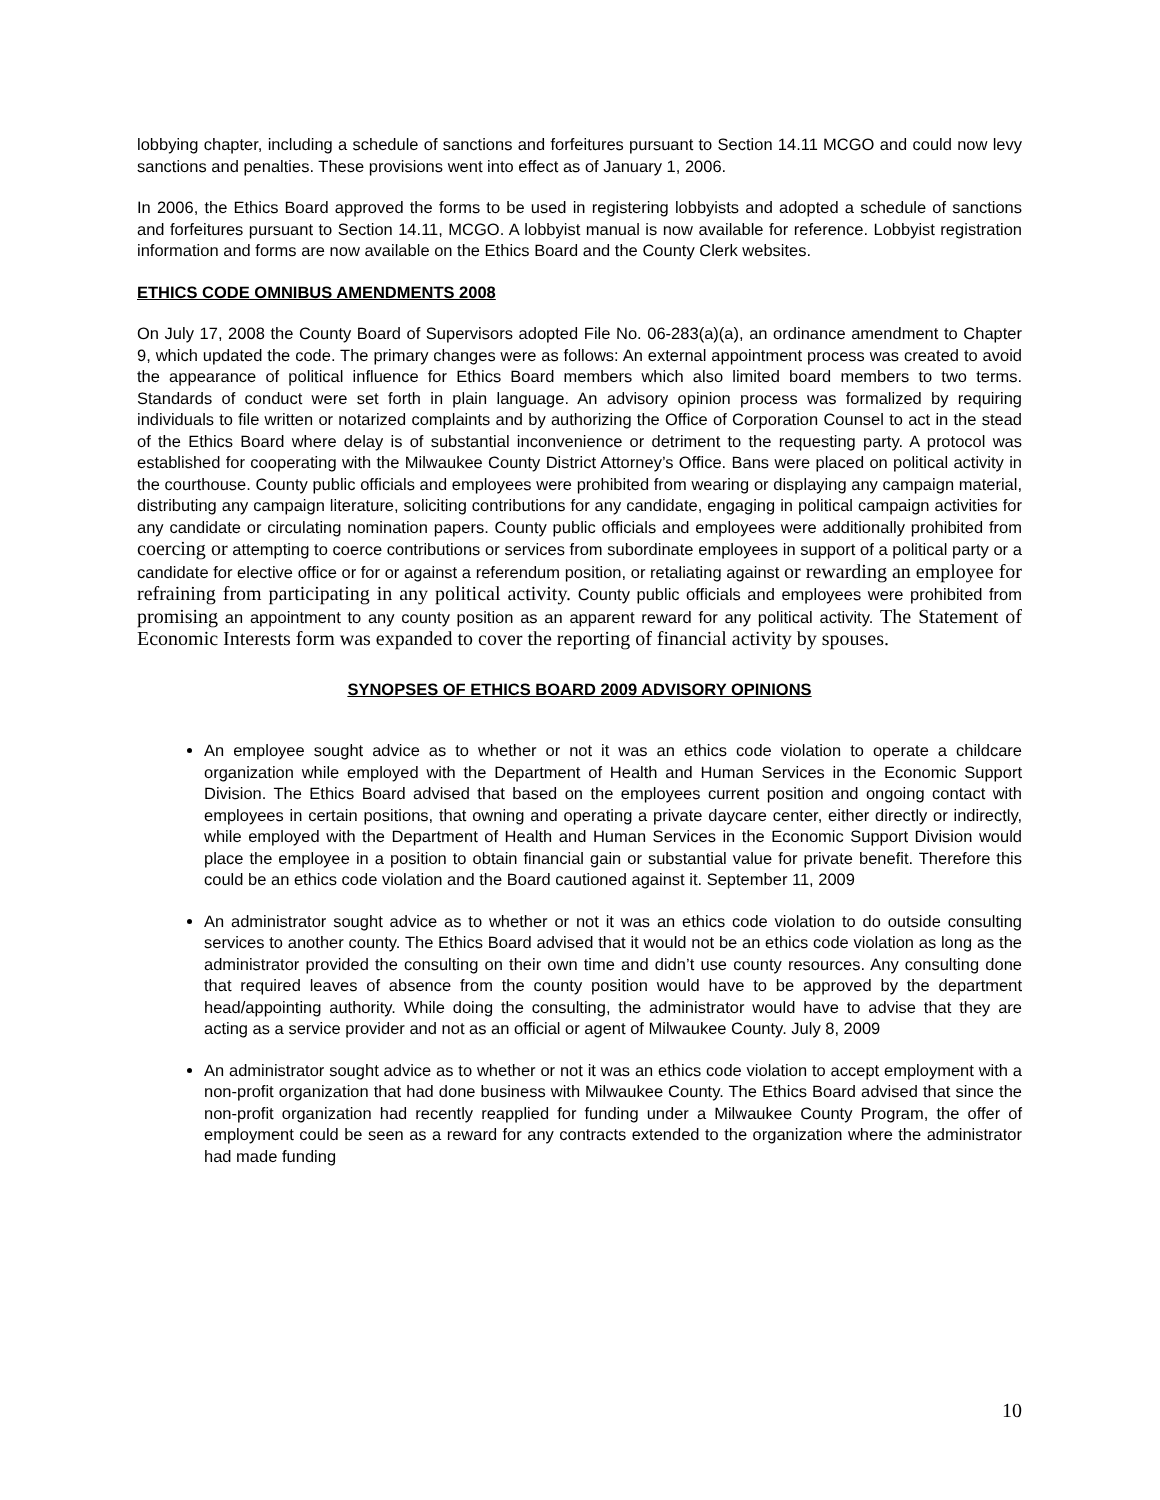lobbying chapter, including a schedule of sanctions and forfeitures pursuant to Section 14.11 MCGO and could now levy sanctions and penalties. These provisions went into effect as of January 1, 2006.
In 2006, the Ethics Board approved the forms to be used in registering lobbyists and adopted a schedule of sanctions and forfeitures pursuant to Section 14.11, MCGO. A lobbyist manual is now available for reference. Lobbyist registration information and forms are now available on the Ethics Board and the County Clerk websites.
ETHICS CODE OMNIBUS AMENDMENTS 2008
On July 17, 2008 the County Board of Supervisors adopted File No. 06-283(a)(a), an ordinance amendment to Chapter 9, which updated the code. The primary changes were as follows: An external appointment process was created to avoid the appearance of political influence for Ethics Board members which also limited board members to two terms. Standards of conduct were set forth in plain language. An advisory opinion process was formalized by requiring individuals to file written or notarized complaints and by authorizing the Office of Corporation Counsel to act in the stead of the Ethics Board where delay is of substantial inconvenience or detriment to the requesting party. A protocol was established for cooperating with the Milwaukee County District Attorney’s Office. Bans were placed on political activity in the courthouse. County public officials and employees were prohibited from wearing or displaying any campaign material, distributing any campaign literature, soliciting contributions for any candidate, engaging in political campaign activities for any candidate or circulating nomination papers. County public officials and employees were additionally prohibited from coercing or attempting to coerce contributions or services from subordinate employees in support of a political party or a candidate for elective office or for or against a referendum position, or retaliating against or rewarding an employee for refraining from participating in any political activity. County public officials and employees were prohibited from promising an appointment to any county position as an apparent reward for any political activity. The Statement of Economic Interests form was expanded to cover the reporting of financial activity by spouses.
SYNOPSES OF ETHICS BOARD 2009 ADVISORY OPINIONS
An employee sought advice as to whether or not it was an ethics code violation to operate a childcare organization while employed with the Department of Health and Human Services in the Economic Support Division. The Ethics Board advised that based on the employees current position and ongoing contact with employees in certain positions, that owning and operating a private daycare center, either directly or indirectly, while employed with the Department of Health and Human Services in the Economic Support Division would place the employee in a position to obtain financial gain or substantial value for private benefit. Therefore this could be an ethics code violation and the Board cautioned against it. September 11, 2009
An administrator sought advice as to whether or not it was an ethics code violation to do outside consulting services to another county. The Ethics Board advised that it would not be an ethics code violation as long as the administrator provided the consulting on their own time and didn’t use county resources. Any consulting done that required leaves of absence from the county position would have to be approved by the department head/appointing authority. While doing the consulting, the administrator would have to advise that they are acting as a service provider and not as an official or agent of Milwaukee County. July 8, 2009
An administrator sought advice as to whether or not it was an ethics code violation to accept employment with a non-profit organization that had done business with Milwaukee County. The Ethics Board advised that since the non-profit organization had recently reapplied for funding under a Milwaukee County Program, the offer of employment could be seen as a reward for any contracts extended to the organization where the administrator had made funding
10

• • • •

> ASSIGNMENT: Please set down the records exactly, and keep every image out of the copy.

> THE COMPLETED TASK:
lobbying chapter, including a schedule of sanctions and forfeitures pursuant to Section 14.11 MCGO and could now levy sanctions and penalties. These provisions went into effect as of January 1, 2006.
In 2006, the Ethics Board approved the forms to be used in registering lobbyists and adopted a schedule of sanctions and forfeitures pursuant to Section 14.11, MCGO. A lobbyist manual is now available for reference. Lobbyist registration information and forms are now available on the Ethics Board and the County Clerk websites.
ETHICS CODE OMNIBUS AMENDMENTS 2008
On July 17, 2008 the County Board of Supervisors adopted File No. 06-283(a)(a), an ordinance amendment to Chapter 9, which updated the code. The primary changes were as follows: An external appointment process was created to avoid the appearance of political influence for Ethics Board members which also limited board members to two terms. Standards of conduct were set forth in plain language. An advisory opinion process was formalized by requiring individuals to file written or notarized complaints and by authorizing the Office of Corporation Counsel to act in the stead of the Ethics Board where delay is of substantial inconvenience or detriment to the requesting party. A protocol was established for cooperating with the Milwaukee County District Attorney’s Office. Bans were placed on political activity in the courthouse. County public officials and employees were prohibited from wearing or displaying any campaign material, distributing any campaign literature, soliciting contributions for any candidate, engaging in political campaign activities for any candidate or circulating nomination papers. County public officials and employees were additionally prohibited from coercing or attempting to coerce contributions or services from subordinate employees in support of a political party or a candidate for elective office or for or against a referendum position, or retaliating against or rewarding an employee for refraining from participating in any political activity. County public officials and employees were prohibited from promising an appointment to any county position as an apparent reward for any political activity. The Statement of Economic Interests form was expanded to cover the reporting of financial activity by spouses.
SYNOPSES OF ETHICS BOARD 2009 ADVISORY OPINIONS
An employee sought advice as to whether or not it was an ethics code violation to operate a childcare organization while employed with the Department of Health and Human Services in the Economic Support Division. The Ethics Board advised that based on the employees current position and ongoing contact with employees in certain positions, that owning and operating a private daycare center, either directly or indirectly, while employed with the Department of Health and Human Services in the Economic Support Division would place the employee in a position to obtain financial gain or substantial value for private benefit. Therefore this could be an ethics code violation and the Board cautioned against it. September 11, 2009
An administrator sought advice as to whether or not it was an ethics code violation to do outside consulting services to another county. The Ethics Board advised that it would not be an ethics code violation as long as the administrator provided the consulting on their own time and didn’t use county resources. Any consulting done that required leaves of absence from the county position would have to be approved by the department head/appointing authority. While doing the consulting, the administrator would have to advise that they are acting as a service provider and not as an official or agent of Milwaukee County. July 8, 2009
An administrator sought advice as to whether or not it was an ethics code violation to accept employment with a non-profit organization that had done business with Milwaukee County. The Ethics Board advised that since the non-profit organization had recently reapplied for funding under a Milwaukee County Program, the offer of employment could be seen as a reward for any contracts extended to the organization where the administrator had made funding
10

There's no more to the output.